» **INPUT RECORDS**

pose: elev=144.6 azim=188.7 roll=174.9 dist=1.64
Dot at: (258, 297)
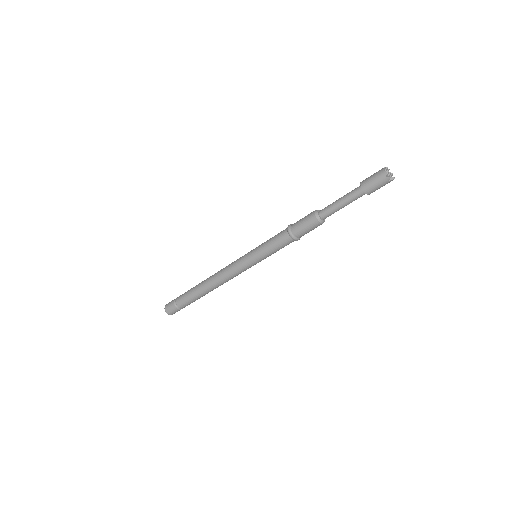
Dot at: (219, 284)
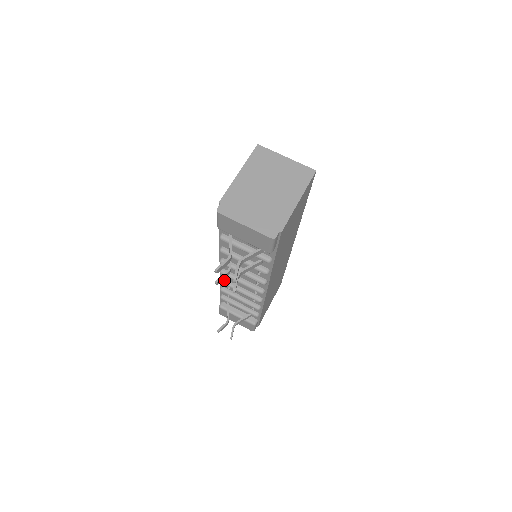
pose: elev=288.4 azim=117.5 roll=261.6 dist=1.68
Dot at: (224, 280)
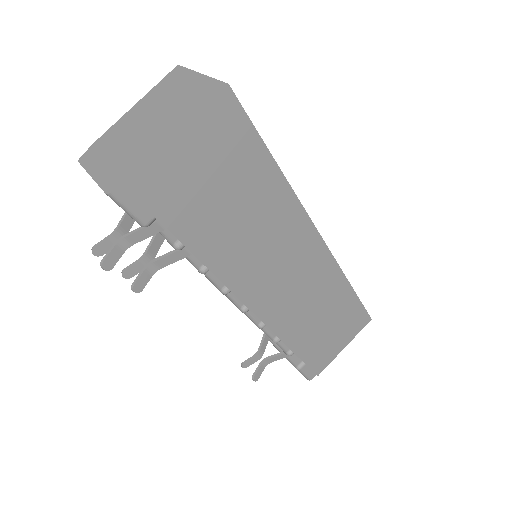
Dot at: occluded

» **STATED TASK**
Copy every item above again line by line, keeping the pose lines and the first "Dot at" lines as they are. Add 98 to each coordinate in the answers that give the dot's place in the second view, and leave the pictures out.

» **SOLUTION BELOW**
pose: elev=144.6 azim=188.7 roll=174.9 dist=1.64
Dot at: (258, 297)
Dot at: (317, 382)
pose: elev=288.4 azim=117.5 roll=261.6 dist=1.68
Dot at: (224, 280)
Dot at: occluded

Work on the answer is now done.